A former hospital head cook, Oppedisano says "eating food low in nutrition is like trying to run a car on bad oil. As you get older, the body isn't being sustained by the foods that are available."
Marc Cohen, professor in complementary medicine at RMIT, says that while there is more awareness in the community about food intolerances, and more opportunities for testing, "it's become evident that a lot of conditions such as Crohn's disease and inflammatory arthritis are related to poor gut health".
"If the integrity of your gut isn't in place, allergens can cross in to the bloodstream. I think a lot of people treating food intolerances don't know what they're actually treating."
He also notes that people complaining of food intolerances over Christmas might simply have overdone it. "From my own time working in emergency departments, there was always an increase in people coming in with blocked bowels and bloating from just eating too much."

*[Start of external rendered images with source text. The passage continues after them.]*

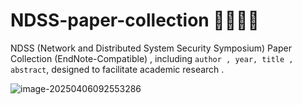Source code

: # NDSS-paper-collection 🤗🤗🙌🙌
NDSS (Network and Distributed System Security Symposium) Paper Collection (EndNote-Compatible) , including `author , year, title , abstract`,  designed to facilitate academic research .


![image-20250406092553286](https://github.com/user-attachments/assets/fd607dd7-d01a-4d49-969b-5f742c3954bc)
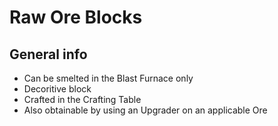 # Raw Ore Blocks

## General info

* Can be smelted in the Blast Furnace only
* Decoritive block
* Crafted in the Crafting Table
* Also obtainable by using an Upgrader on an applicable Ore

Dietitian Jane Dostine says the basic Christmas dinner of roast meat and vegetables "shouldn't affect too many people at all … people with gluten intolerance just need to avoid the stuffings and flour-based gravies".
Dostine says festive dining needs to be approached with good sense by the most robust diner. "It's the bad foods you need to keep an eye on … The booze, the wine and beer are things more likely to be problematic than a basic baked dinner … we eat too much."
As to why food intolerances are now a mainstream issue, she says: "We had a much simpler diet 20 years ago … our diet has changed dramatically in one generation from something that was basic and bland to one of more exciting flavours. And there are complications that go along with that."